A rather nicely preserved copy of the rarest of the "Morning Exercises" conducted by Ministers of London and visiting Puritan and Covenanter divines specifically for the equipping of ministers doctrinally and practically. The volume includes addresses by John Owen, David Clarkson, Thomas Manton, Samuel Annesley, and many more . . . plus has some interesting Scottish provenance.

Vincent, Nathaniel [ed.]. The Morning-Exercise Against Popery. Or, the Principal Errors of the Church of Rome Detected and Confuted, in a Morning Lecture Preached Lately in Southward: By Several Ministers of the Gospel in or near London. London. Printed by A. Maxwell for Tho: Parkhurst, at the Bible and three Crowns in Cheapside near Mercers-Chappel, and at the Bible within the Gate on London-Bridge. 1675. 883pp.

Sermons include:

Popery a Novelty and Protestantism was Before Luther to the Time of Christ by Thomas Doolittle [Richard Baxter's assistant]

Denial of the Doctrine of Assurance has a Dangerous Tendency to Destroy the Peace of God's People by Samuel Fairclough

The Wickedness of Priestly Celibacy by Thomas Vincent

Pardons and Indulgences of Popes and Priests Injurious to the Souls of Men by Samuel Annesley

Public Prayer in an Unknown Tongue of no Public Benefit by Nathaniel Vincent

The Doctrine of Justification Dangerously Corrupted by Rome by David Clarkson

No Venial Sins; All Worthy of Damnation by William Jenkyn

The Testimony of the Church not the Only or Primary Reason to believe the Word of God by John Owen, etc. etc. 

25 master class sermons in all, each a theological treatise on its own. 

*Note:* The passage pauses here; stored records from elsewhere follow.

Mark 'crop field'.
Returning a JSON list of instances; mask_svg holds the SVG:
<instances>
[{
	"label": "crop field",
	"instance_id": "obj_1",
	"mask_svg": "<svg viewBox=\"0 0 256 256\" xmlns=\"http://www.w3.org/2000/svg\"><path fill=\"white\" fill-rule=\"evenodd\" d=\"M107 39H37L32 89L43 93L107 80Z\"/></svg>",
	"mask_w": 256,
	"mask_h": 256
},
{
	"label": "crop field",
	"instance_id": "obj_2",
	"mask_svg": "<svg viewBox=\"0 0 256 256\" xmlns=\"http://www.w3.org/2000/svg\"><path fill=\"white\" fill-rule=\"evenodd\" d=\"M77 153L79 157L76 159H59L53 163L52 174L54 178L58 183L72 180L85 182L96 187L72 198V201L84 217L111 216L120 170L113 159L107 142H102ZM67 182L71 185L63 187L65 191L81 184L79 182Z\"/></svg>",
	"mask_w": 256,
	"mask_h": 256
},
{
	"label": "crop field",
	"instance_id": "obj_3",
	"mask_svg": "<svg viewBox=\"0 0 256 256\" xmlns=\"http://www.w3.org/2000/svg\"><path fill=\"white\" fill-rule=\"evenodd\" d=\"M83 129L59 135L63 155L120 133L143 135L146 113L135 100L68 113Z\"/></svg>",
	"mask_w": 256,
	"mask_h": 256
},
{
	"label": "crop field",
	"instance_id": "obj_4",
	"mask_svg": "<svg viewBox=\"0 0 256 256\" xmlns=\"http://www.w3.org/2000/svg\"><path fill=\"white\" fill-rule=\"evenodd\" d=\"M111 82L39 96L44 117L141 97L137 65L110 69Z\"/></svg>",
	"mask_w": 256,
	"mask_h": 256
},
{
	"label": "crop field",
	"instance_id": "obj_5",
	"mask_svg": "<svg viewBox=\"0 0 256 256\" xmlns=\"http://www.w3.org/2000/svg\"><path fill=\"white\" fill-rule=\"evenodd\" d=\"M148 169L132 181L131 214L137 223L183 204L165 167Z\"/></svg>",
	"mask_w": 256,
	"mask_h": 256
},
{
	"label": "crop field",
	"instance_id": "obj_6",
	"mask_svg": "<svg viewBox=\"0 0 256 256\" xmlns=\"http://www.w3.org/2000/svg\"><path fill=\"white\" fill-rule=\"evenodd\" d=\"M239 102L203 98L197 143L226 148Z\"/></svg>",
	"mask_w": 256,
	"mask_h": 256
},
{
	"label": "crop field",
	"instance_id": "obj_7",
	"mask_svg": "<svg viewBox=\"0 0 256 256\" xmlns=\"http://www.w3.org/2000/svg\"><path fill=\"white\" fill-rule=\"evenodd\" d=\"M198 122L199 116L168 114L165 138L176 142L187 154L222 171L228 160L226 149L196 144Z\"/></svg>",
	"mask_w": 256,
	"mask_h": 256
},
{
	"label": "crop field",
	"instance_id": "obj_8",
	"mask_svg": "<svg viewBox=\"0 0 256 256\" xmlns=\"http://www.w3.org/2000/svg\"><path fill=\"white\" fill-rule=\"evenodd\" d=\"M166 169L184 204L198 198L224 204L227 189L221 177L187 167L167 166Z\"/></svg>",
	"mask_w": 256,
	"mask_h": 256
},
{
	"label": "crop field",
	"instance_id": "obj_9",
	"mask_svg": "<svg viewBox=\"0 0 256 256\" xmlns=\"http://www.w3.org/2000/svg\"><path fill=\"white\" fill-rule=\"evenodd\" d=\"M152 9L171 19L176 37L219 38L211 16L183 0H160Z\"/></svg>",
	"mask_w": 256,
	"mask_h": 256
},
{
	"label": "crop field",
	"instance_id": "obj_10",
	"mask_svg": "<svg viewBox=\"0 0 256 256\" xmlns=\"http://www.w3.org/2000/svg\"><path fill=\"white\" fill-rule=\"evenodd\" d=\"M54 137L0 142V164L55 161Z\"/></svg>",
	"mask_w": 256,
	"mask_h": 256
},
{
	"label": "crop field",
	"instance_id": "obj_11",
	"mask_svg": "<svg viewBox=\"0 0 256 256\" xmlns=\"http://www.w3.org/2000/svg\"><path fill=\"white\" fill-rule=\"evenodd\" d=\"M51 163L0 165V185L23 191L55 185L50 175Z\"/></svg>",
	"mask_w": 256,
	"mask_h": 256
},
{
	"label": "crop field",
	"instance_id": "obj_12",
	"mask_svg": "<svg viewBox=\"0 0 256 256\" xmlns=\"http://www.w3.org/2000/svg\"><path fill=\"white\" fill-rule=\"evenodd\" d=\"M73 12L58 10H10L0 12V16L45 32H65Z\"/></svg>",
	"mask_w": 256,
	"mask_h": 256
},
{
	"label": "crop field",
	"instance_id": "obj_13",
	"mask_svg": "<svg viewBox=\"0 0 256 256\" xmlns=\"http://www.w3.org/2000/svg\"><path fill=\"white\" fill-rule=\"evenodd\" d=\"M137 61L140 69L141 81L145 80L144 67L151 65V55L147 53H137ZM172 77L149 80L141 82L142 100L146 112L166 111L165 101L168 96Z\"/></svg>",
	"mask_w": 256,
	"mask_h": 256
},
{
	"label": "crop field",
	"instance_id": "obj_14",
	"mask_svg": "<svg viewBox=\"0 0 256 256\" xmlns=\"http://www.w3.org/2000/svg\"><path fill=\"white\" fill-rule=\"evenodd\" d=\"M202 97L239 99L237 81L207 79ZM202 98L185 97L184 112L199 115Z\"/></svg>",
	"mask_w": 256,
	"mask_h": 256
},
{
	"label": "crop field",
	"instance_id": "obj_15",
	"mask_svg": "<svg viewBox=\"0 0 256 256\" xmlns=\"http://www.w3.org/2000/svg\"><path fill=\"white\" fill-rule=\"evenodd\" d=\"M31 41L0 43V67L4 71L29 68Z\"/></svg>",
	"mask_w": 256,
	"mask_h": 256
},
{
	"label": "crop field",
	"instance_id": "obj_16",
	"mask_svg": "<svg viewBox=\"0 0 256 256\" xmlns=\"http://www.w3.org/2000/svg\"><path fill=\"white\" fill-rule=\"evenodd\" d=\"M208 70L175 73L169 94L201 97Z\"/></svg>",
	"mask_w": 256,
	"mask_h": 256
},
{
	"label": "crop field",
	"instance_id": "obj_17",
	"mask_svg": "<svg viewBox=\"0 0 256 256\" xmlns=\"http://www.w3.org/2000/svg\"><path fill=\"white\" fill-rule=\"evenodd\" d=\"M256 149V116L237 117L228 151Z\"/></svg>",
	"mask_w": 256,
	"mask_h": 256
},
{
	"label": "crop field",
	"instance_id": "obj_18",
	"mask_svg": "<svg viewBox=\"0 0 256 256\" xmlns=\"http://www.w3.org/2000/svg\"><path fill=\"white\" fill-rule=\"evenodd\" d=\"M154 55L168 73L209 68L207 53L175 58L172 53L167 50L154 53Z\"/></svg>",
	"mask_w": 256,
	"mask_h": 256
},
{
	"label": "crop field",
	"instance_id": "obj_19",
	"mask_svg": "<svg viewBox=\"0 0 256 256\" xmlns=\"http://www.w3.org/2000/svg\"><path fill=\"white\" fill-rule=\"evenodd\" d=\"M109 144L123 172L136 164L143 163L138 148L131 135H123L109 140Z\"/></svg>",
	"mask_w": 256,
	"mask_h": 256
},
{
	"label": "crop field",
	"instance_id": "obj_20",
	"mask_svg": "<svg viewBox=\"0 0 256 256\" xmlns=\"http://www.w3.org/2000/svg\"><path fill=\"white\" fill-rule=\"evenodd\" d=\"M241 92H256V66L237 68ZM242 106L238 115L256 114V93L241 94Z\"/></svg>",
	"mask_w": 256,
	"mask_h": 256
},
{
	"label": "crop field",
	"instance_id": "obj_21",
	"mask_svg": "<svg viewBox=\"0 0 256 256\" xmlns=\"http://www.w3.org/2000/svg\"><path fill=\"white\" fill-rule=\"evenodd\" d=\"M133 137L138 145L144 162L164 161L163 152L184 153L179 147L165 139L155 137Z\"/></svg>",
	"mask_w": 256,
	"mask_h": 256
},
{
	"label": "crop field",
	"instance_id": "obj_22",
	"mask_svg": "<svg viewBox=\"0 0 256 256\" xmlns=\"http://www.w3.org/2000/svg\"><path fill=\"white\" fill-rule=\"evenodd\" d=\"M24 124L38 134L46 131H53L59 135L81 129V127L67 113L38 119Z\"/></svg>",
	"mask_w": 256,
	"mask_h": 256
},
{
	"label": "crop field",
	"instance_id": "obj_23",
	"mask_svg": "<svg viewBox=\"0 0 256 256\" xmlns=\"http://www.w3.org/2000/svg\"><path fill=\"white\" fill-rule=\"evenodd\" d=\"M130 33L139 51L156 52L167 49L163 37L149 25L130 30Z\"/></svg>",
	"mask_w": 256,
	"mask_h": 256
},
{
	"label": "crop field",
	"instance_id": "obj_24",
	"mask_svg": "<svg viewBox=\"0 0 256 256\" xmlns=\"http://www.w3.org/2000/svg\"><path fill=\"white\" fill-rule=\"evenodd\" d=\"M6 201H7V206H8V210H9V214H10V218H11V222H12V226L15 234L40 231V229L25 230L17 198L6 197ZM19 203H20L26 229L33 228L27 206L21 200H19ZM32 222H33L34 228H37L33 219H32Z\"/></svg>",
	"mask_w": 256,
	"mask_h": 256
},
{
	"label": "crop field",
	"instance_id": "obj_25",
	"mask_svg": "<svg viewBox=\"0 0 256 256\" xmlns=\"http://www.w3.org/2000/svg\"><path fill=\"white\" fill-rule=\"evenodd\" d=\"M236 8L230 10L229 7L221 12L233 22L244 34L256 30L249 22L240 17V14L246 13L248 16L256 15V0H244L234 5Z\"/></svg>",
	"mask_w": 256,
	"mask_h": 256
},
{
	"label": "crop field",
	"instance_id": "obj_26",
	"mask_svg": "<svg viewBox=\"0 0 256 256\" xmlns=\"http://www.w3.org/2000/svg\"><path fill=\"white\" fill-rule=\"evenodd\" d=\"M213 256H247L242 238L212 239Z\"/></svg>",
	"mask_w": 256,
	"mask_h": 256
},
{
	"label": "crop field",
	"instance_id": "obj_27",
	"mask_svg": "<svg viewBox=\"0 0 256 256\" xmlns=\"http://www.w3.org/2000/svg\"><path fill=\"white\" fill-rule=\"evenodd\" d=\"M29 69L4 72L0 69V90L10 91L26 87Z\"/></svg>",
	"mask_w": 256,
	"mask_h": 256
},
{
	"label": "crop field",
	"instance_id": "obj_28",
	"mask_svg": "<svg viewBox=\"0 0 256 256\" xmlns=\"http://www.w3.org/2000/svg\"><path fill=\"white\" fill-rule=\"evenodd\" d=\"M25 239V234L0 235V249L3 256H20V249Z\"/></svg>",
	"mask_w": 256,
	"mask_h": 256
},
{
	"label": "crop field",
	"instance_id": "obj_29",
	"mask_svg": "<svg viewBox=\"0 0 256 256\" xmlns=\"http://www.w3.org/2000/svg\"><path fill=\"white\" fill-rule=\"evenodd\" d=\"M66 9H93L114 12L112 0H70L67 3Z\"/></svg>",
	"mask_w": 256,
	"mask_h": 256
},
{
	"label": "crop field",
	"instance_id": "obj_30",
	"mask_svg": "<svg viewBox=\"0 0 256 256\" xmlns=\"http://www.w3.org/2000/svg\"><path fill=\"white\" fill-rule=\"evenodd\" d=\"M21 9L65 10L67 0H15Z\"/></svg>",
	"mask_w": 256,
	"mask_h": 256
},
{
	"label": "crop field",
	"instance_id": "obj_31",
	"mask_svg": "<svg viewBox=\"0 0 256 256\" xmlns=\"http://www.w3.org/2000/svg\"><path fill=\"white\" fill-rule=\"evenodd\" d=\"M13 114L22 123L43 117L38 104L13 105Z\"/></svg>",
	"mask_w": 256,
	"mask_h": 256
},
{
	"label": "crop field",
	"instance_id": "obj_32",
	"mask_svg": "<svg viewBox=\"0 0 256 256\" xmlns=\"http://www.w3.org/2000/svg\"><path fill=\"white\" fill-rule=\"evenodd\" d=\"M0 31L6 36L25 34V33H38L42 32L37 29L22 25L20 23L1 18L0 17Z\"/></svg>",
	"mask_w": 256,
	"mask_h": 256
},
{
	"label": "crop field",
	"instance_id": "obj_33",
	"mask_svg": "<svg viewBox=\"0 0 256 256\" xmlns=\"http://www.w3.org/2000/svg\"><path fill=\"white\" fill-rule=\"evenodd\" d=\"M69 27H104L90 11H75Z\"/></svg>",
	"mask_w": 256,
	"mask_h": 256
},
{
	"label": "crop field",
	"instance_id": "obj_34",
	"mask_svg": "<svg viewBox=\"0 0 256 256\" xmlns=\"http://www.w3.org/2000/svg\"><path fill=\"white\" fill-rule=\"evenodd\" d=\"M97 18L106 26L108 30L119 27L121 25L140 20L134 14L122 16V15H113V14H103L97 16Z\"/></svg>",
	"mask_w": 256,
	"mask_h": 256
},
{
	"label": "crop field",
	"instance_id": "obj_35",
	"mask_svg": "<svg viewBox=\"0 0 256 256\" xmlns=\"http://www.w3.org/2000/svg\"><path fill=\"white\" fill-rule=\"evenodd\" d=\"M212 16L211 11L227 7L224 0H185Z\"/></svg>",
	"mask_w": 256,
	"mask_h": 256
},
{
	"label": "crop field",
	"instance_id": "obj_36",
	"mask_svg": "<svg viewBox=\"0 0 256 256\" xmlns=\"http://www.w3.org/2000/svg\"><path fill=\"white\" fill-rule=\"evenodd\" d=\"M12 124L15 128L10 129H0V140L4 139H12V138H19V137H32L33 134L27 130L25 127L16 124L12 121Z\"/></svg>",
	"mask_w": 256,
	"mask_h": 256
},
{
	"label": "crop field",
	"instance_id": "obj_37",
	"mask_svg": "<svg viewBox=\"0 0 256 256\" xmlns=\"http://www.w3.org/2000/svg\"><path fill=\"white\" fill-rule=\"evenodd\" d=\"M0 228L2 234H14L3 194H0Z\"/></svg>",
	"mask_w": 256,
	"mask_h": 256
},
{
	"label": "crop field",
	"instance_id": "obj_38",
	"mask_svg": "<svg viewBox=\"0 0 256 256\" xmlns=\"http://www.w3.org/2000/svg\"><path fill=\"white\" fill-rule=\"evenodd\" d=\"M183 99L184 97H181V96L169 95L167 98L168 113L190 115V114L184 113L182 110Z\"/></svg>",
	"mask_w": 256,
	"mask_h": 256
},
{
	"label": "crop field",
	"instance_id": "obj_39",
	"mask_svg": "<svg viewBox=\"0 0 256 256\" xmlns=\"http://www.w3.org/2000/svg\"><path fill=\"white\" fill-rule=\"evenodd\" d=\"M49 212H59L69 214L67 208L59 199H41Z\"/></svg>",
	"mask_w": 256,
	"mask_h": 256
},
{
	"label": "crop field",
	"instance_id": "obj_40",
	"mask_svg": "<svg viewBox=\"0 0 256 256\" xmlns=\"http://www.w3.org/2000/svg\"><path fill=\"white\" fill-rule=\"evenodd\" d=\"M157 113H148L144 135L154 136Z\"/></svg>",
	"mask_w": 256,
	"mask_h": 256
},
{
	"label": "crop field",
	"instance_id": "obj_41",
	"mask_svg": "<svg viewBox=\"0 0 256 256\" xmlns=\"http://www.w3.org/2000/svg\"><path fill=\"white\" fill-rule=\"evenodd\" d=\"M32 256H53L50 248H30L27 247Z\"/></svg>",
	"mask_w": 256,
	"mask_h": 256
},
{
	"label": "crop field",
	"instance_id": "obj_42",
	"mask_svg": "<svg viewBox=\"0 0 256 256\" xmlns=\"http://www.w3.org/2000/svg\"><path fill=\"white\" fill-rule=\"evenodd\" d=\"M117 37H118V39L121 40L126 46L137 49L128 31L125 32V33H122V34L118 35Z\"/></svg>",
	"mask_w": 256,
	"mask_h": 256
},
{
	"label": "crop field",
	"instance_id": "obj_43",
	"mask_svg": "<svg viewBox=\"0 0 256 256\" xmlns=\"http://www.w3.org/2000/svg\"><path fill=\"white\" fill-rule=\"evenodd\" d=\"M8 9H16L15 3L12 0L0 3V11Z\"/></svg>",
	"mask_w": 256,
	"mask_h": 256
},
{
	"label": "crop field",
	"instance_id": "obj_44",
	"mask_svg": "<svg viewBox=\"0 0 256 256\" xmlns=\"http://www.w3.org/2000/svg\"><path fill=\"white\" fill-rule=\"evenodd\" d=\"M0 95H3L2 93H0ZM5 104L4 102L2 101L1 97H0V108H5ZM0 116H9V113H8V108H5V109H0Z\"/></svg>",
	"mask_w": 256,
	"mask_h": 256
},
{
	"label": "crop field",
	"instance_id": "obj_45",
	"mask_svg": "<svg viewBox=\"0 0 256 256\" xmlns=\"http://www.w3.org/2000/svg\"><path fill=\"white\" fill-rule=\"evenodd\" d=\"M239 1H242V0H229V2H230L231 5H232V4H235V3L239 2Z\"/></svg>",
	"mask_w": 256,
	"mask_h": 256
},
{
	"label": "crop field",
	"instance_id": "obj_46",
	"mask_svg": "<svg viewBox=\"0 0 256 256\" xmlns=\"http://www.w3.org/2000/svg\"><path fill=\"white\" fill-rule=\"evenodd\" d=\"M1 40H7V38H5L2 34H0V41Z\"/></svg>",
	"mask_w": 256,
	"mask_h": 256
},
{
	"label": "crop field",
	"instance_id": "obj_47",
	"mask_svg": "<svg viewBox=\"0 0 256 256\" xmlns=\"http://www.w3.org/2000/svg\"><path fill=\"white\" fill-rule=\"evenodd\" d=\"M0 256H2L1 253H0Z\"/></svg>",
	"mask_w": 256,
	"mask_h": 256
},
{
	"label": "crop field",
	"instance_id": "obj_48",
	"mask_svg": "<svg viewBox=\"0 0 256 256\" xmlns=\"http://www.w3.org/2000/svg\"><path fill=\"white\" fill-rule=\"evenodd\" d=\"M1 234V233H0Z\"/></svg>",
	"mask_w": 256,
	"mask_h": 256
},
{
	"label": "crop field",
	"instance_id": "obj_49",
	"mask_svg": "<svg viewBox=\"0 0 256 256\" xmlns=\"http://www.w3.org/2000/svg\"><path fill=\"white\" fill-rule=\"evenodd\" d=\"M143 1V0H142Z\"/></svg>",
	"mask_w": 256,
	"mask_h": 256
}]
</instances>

Original full calf, dulled and rubbed, but still attractive. Hinges through, but intact and holding. Should be handled with care. Text block itself very solid. Light chipping to title. Interesting period inscription around the title of "Heugh Moor" apparently of "Hill Kurnock" or similar. There is an 18th century Scottish Presbyterian of this name. He seems a likely candidate. Remainder of text is generally clean, though handled. Very crisp.